Trivial after a substantial hardware investment and installation, configuration, testing, benchmarking, tweaking, hardening, benchmarking again, new models come out so more tweaking and benchmarking and tweaking again, all while slamming your head against the wall dealing with the mediocre documentation surrounding all hardware and software components you're trying to deploy.
Yup. Trivial.
Even my 4-year-old M1 Pro can run a quantized Deepseek R1 pretty well. Sure, full-scale productizing these models is hard work (and the average "just-make-shovels" startups are failing hard at this), but we'll 100% get there in the next 1-2 years.
Those small models suck. You need the big guns to get those "amazing" coding agents.
Local for emotional therapy. Big guns to generate code. Local to edit generated code once it is degooped and worth something.
I put it LM Studio on an old gaming rig with a 3060 TI, took about 10 minutes to start using it and most of that time was downloading a model.
If you're dealing with ITAR compliance you should have experience with hosting things on-premises.
Yes. The past two companies I've been at have self-hosted enterprise LLMs running on their own servers and connected to internal documentation. There is also Azure Cloud for Gov and other similar privacy-first ways of doing this.
But also, running LLMs locally is easy. I don't know what goes into hosting them, as a service for your org, but just getting an LLM running locally is a straightforward 30-minute task.

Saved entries

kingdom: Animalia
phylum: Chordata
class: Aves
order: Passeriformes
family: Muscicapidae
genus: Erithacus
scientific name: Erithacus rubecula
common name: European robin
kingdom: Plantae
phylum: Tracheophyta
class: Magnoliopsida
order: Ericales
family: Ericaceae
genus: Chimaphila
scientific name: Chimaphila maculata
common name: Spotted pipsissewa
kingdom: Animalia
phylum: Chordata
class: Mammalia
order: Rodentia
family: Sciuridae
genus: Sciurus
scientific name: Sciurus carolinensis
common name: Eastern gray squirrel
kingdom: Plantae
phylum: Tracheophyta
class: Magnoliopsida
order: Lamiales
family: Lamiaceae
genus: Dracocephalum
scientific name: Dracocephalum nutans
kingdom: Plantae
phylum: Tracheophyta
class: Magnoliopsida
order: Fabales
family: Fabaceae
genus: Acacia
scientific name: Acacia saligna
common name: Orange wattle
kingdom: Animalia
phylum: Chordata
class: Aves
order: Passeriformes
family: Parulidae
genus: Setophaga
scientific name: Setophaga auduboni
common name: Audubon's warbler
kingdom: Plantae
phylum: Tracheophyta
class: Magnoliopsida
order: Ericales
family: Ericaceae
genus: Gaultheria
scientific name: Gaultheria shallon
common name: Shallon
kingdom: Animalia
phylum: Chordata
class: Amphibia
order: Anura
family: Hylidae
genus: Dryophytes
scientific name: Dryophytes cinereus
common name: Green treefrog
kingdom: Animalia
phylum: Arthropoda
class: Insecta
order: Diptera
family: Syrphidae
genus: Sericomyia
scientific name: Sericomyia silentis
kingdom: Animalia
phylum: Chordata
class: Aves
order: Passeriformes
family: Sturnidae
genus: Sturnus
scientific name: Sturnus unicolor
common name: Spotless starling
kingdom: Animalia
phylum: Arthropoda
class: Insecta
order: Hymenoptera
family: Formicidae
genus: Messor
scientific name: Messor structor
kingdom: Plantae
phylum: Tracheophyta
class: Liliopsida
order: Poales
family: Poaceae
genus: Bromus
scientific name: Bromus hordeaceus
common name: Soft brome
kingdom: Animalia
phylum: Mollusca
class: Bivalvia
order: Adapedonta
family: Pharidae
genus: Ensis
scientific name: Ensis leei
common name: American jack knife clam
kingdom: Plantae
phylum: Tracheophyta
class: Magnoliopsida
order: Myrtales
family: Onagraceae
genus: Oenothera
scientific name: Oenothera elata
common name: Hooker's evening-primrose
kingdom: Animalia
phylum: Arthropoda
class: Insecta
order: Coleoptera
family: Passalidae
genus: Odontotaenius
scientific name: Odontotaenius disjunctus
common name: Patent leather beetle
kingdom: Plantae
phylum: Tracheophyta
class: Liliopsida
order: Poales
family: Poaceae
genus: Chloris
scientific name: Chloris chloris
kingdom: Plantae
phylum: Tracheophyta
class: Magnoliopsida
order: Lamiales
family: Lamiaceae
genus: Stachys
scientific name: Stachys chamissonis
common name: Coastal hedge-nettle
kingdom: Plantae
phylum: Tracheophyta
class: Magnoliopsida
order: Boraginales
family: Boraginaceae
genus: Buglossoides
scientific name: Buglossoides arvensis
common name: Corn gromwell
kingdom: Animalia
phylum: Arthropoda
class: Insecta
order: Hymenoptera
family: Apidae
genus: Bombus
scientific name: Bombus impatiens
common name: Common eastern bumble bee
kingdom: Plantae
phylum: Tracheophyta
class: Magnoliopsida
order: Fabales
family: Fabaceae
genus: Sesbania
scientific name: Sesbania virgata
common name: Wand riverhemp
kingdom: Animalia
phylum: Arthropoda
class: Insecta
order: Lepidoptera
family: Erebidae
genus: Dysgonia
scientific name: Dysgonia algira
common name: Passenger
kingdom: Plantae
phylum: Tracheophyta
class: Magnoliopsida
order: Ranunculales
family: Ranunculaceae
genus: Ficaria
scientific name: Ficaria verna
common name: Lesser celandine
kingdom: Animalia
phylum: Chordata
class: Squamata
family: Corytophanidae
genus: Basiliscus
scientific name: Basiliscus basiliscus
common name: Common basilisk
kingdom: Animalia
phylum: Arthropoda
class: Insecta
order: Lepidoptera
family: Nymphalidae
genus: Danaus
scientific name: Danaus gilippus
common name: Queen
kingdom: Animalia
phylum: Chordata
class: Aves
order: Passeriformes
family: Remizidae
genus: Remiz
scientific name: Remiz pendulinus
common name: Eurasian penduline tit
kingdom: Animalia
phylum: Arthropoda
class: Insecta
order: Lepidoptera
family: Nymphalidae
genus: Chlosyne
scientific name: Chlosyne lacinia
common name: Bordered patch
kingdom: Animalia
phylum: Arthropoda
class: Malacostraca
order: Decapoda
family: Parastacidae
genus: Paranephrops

> _Explore the material_
1 – Duplicate the passage of the thread on running LLMs locally from "Trivial after a" to "and worth something.".
2 – In the thread on running LLMs locally, what graphics card did the old gaming rig running LM Studio have?

> _Solutions per task_
1 –
Trivial after a substantial hardware investment and installation, configuration, testing, benchmarking, tweaking, hardening, benchmarking again, new models come out so more tweaking and benchmarking and tweaking again, all while slamming your head against the wall dealing with the mediocre documentation surrounding all hardware and software components you're trying to deploy.
Yup. Trivial.
Even my 4-year-old M1 Pro can run a quantized Deepseek R1 pretty well. Sure, full-scale productizing these models is hard work (and the average "just-make-shovels" startups are failing hard at this), but we'll 100% get there in the next 1-2 years.
Those small models suck. You need the big guns to get those "amazing" coding agents.
Local for emotional therapy. Big guns to generate code. Local to edit generated code once it is degooped and worth something.

2 – A 3060 TI.